◆ VERIFICA LA COMPRENSIONE:
1. Quali tre approcci idealtipi dell'integrazione scolastica in Italia indica, a partire dagli anni Novanta, il testo sull'integrazione scolastica delle seconde generazioni?
2. Prosegui il testo sull'integrazione scolastica delle seconde generazioni a partire dalla sua ultima frase.

◆ ESTRATTO:
☆ ☆ ☆ ☆

L’integrazione scolastica delle seconde generazioni: l’esperienza di un comune del Lazio

Silvia Lucciarini illustra una buona pratica di integrazione scolastica delle seconde generazioni di immigrati: l'istituzionalizzazione di un corso di cultura e lingua rumena a Ladispoli, medio-piccolo comune del Lazio. Dopo aver ricordato che si tratta di un progetto congiunto tra istituzioni rumene e italiane, Lucciarini sottolinea l’importanza sia del ruolo di agency della componente rumena svolto dalle istituzioni scolastiche sia della lunga tradizione di accoglienza, che ha portato a vedere l’immigrato come risorsa e non come problema.

1. L’Italia, in quanto paese europeo di più recente immigrazione, si sta confrontando da poco con le sfide dell’inclusione delle seconde generazioni. La loro integrazione scolastica è come noto un momento cruciale nel percorso di inserimento nella società. Maggiore è la distanza in termini di conoscenza e capitale umano tra nativi e immigrati, e maggiore è la probabilità di esclusione sociale, di marginalità, con gli associati costi in termini di mancato utilizzo delle risorse (C. Bonifazi, L’immigrazione straniera in Italia, Il Mulino, 1998).

A partire dagli anni Novanta è possibile individuare tre approcci idealtipi dell’integrazione scolastica in Italia: assimilazionismo, multiculturalismo e intercultura (A. Santero, L’inserimento scolastico degli alunni migranti in Italia, paper presentato a Espanet Italia, 2011). I curricola assimilazionisti presentano un elevato grado di uniformità, centrato sulla cultura dei nativi e principalmente orientati alla negazione delle differenze (E. Besozzi, “Insegnare in una società multietnica”, in Allievi in classe, stranieri in città, a cura di G. Giovannini, Angeli, 1998). Quelli multiculturalisti operano una scissione tra sfera pubblica e privata, relegando le manifestazioni culturali legati alla comunità di origine in quella privata, e sono finalizzati alla condivisione di norme e istituzioni del paese di accoglienza. Infine i curricula interculturali intendono la relazione educativa come co-costruzione e negoziazione (A. Santero, op. cit.) e si basano su dinamiche di scambio culturale, di tradizioni, di norme, ecc. tra le diverse nazionalità. Analizzare singole politiche e pratiche per l’integrazione delle seconde generazioni di immigrati permette di evidenziare criticità e individuare opportunità delle azioni messe in campo: il caso che qui presentiamo è una buona pratica per l’integrazione delle seconde generazioni in un comune medio-piccolo del Lazio.

☆ ☆ ☆ ☆

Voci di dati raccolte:
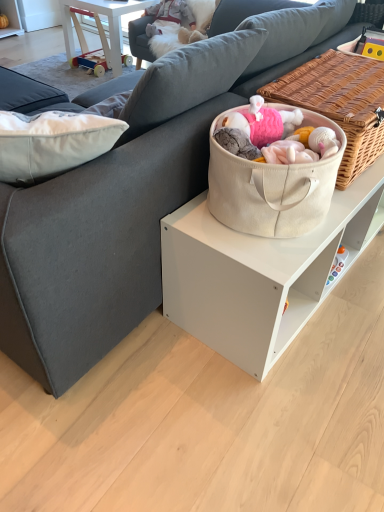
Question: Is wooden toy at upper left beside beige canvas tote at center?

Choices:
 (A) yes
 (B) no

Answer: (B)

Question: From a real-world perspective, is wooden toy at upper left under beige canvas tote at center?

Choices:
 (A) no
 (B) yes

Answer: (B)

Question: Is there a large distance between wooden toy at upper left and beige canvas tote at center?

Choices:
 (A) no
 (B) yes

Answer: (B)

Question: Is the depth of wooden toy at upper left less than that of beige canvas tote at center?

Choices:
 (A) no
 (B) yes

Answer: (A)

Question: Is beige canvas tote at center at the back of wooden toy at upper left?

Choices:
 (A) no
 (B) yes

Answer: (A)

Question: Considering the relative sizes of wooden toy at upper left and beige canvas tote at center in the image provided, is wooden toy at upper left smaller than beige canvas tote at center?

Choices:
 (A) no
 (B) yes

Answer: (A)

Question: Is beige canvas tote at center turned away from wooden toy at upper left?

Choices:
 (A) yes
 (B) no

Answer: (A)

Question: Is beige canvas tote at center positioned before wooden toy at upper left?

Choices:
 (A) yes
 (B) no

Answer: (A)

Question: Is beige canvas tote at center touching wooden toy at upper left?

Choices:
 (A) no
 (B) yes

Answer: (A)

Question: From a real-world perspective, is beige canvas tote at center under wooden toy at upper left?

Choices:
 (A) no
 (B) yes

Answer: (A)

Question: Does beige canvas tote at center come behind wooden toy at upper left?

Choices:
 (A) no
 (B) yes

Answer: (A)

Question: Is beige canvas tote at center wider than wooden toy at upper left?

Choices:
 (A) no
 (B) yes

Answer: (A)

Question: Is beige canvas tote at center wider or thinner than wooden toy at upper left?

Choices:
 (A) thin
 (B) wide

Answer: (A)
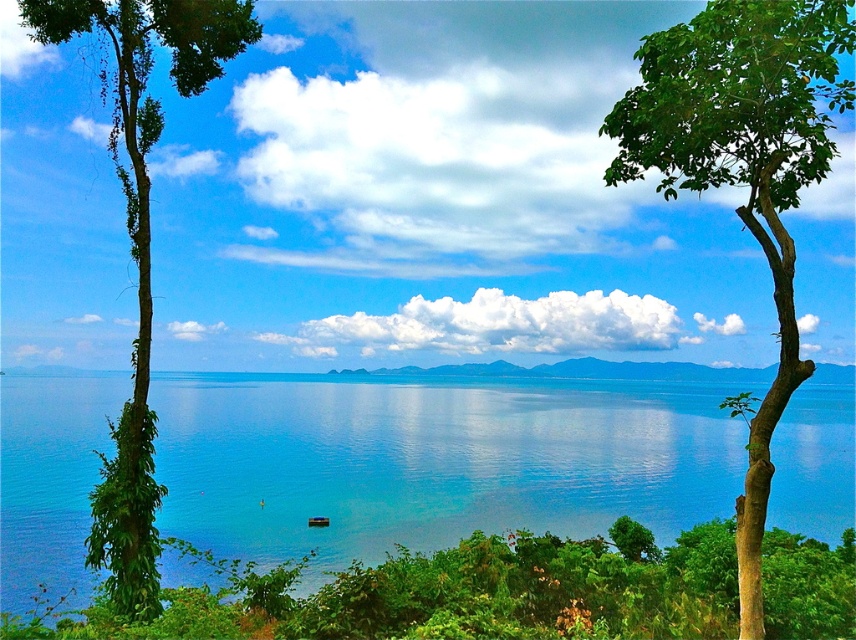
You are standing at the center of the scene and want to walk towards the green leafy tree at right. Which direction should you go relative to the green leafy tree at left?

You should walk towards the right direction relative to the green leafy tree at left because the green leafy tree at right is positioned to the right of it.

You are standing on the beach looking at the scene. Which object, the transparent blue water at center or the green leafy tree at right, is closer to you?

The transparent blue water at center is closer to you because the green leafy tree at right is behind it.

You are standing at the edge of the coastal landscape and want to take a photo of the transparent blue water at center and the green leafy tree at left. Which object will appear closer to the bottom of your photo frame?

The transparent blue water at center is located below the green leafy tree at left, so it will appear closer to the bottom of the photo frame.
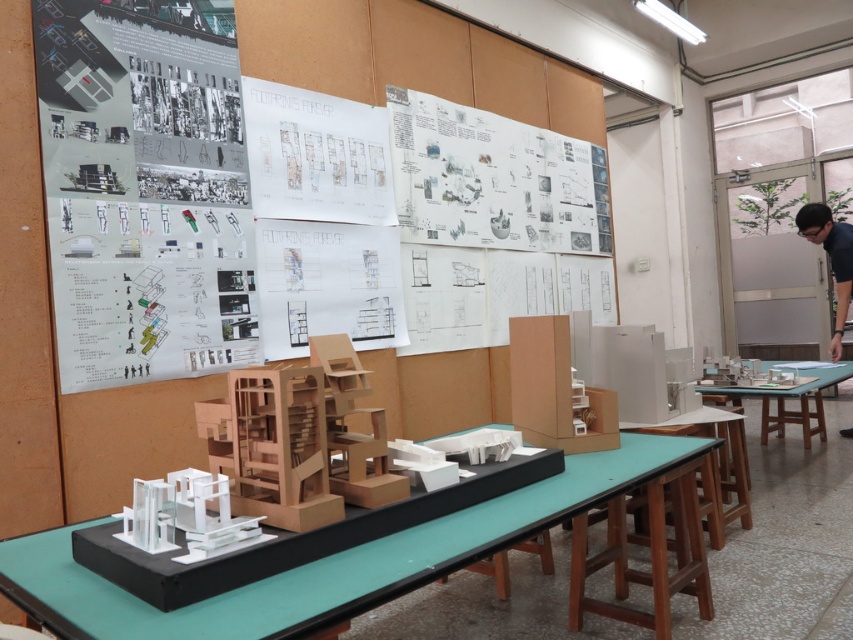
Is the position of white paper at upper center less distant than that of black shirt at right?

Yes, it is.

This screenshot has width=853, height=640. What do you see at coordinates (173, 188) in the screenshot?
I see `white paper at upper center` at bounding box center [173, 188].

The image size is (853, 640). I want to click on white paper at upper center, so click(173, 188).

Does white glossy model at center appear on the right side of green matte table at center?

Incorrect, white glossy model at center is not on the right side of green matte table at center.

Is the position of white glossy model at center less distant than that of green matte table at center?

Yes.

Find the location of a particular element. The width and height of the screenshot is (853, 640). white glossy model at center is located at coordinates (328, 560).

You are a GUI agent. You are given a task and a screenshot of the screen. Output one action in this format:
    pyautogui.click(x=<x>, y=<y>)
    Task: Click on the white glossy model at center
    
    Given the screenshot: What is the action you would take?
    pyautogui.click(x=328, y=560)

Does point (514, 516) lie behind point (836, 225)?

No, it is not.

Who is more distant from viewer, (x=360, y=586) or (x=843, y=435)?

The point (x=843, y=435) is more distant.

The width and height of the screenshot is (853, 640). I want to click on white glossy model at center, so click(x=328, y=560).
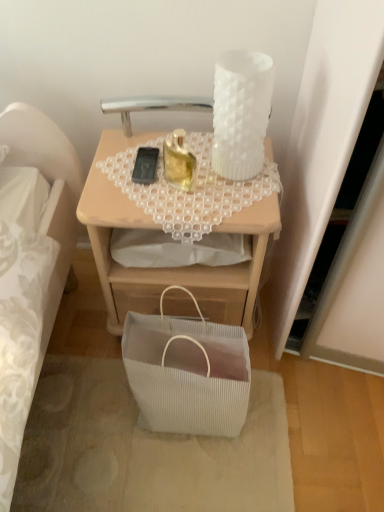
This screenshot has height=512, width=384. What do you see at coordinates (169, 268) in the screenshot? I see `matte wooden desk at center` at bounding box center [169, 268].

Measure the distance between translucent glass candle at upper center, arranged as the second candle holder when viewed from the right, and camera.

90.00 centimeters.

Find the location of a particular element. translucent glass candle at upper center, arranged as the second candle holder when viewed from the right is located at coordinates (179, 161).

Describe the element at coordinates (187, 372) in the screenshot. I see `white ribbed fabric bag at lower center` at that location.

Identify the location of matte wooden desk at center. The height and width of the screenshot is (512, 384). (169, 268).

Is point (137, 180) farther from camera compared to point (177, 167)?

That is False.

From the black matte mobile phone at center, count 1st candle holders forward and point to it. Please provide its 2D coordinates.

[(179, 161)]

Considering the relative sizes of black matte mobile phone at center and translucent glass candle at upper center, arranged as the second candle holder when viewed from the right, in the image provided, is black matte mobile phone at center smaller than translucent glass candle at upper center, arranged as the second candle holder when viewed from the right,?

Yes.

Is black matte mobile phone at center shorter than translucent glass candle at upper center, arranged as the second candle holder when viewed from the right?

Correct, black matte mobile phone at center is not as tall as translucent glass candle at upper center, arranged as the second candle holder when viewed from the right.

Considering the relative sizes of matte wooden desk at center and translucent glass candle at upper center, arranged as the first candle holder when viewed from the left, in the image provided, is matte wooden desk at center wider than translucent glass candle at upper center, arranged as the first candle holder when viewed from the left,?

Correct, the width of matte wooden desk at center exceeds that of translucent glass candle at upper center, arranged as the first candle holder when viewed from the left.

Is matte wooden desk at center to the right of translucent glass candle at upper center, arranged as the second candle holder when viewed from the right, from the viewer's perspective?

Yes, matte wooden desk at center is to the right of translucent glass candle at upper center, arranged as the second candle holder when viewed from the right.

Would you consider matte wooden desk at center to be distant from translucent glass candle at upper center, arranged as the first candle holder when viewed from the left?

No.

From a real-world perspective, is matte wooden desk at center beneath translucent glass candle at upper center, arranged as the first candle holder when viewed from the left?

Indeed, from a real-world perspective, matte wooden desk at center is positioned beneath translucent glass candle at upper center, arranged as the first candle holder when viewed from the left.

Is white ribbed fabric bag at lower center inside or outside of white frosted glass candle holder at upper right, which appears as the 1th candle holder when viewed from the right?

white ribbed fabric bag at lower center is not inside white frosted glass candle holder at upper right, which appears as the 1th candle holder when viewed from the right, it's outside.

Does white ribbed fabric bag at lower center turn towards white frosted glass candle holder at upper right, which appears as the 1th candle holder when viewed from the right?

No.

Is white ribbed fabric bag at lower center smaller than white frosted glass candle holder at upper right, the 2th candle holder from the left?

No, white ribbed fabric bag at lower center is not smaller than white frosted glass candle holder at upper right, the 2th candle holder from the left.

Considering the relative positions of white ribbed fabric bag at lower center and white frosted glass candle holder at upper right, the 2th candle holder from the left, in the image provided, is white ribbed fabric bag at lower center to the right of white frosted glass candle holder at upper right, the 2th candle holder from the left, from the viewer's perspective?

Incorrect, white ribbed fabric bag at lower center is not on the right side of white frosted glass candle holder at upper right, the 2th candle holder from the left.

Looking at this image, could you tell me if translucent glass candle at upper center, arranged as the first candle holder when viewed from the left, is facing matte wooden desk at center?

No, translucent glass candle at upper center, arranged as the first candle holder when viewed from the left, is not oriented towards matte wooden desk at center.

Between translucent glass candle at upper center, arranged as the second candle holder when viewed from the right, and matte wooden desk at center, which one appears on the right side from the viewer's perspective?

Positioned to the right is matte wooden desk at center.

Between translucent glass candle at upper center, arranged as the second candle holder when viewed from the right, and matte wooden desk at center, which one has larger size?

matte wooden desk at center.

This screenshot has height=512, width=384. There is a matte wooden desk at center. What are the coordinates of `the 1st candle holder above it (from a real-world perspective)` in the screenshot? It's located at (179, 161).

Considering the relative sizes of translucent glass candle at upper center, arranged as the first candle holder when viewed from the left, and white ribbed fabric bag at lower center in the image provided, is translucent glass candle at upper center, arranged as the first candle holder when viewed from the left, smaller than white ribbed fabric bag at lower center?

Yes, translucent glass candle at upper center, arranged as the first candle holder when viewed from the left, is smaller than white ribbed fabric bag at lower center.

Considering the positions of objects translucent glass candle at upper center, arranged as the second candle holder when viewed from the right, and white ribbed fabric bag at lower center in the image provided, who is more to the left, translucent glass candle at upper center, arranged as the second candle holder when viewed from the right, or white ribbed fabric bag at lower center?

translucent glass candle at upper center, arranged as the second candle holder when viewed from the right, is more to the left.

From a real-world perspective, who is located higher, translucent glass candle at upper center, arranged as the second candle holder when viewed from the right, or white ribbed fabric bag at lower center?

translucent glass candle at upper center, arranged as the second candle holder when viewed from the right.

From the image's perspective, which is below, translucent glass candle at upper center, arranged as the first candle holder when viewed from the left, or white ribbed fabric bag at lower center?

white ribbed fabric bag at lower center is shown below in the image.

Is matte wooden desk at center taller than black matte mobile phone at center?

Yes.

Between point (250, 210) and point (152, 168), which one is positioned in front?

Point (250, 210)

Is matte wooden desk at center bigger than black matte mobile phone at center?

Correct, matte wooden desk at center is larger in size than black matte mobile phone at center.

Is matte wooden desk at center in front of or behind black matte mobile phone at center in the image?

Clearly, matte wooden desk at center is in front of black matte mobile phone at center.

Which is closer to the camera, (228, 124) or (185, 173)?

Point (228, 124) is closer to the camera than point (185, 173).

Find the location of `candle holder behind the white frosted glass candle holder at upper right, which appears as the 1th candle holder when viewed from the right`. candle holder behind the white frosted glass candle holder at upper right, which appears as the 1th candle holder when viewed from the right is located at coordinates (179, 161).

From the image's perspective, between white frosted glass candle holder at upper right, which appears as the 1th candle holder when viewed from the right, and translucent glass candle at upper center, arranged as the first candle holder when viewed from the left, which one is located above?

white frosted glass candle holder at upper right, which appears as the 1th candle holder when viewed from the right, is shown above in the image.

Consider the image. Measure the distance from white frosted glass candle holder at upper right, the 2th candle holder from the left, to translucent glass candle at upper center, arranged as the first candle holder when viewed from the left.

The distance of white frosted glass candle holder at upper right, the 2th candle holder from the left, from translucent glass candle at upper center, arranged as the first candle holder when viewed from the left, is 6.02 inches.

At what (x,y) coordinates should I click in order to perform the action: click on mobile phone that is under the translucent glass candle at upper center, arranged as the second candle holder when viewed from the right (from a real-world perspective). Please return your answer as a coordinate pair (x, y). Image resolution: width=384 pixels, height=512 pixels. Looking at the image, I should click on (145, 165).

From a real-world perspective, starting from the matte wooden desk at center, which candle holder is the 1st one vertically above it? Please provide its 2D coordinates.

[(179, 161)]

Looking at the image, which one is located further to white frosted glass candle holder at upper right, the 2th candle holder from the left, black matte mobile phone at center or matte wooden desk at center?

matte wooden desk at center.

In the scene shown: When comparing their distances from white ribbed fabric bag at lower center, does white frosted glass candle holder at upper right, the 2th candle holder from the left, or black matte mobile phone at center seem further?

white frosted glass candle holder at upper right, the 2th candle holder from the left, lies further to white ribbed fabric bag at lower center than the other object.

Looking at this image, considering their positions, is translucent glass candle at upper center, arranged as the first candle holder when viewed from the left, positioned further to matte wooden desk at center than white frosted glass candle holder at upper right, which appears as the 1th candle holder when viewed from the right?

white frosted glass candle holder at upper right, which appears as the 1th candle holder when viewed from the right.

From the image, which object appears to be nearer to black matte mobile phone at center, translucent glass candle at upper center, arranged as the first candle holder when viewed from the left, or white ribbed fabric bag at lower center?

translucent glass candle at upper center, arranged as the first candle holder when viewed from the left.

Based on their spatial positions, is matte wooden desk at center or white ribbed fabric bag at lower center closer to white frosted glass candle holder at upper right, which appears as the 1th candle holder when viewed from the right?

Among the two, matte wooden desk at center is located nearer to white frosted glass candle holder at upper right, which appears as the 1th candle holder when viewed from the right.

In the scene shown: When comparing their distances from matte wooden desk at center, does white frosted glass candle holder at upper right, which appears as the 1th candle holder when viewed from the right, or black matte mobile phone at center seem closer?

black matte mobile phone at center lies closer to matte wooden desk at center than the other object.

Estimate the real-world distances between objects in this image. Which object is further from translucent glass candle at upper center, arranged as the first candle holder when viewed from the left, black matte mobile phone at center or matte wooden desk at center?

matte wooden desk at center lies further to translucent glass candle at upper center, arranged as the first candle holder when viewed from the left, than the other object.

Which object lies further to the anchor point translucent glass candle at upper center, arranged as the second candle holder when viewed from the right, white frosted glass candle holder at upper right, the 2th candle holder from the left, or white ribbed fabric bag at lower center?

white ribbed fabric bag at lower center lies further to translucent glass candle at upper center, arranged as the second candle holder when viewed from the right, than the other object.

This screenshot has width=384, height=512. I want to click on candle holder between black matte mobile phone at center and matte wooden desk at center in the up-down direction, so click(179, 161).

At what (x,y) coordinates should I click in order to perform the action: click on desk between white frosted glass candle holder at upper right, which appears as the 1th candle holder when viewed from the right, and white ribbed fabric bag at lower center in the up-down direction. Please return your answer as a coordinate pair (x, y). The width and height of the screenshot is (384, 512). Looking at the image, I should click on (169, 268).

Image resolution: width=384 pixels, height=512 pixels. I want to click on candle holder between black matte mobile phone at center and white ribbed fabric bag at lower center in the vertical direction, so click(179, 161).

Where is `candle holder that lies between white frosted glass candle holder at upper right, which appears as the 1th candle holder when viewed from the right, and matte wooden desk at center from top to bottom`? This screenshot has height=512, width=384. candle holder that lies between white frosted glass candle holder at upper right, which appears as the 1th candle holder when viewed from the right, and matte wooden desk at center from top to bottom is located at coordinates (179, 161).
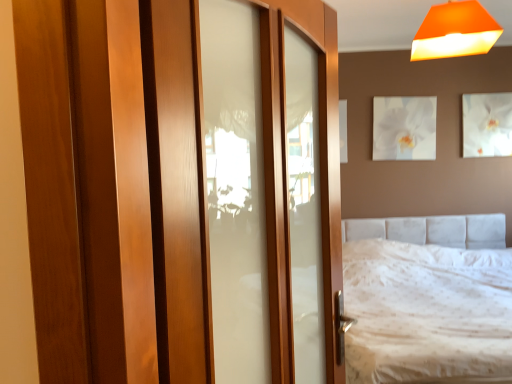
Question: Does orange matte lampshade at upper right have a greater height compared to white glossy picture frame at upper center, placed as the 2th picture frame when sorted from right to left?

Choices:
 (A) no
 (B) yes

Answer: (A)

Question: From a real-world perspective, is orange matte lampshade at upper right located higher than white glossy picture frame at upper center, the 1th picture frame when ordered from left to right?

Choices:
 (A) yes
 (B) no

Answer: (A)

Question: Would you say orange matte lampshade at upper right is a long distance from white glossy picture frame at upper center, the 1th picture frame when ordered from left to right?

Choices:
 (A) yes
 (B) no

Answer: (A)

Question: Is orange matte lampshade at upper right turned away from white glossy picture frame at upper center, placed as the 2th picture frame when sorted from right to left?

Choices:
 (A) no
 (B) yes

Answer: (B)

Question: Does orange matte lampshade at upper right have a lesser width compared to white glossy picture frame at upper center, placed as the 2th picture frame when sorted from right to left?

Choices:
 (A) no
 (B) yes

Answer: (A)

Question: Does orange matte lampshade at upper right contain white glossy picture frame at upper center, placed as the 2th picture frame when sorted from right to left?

☆ ☆ ☆ ☆

◆ SOLUZIONI:
1. Assimilazionismo, multiculturalismo e intercultura.

2.
Ci sono alcuni elementi peculiari, che caratterizzano il caso italiano rispetto a altre nazioni europee. Certamente la presenza di un triplice livello normativo, di indirizzo delle policies e delle logiche di azione implementate: nazionale, locale e del singolo plesso, che rende estremamente difficile ricomporre un modello generale di politiche di integrazione scolastica. La frammentazione che ne deriva, da un lato lascia intravedere una grande capacità di innovare a livello locale, ma dall’altro lascia scoperti interrogativi legati ai diritti di cittadinanza, troppo dipendenti da dove si risiede piuttosto che ispirarsi a criteri di universalità. Questa frammentazione è aggravata dalle profonde differenze territoriali di tipo strutturale e socio-economico, dalle quali dipende anche una maggiore o minore disponibilità in termini di capacità di investimento e spesa in education (come in genere nei servizi sociali). A questo si aggiunge una ulteriore polverizzazione dei modelli di immigrazione territoriale legati alle vocazioni produttive nelle diverse aree del paese, che determina ampie differenze nella composizione delle migrazioni, del progetto migratorio, delle risorse materiali e immateriali che gli immigrati possono mettere in campo a livello locale (M. Ambrosini, Sociologia delle migrazioni, Il Mulino, 2005).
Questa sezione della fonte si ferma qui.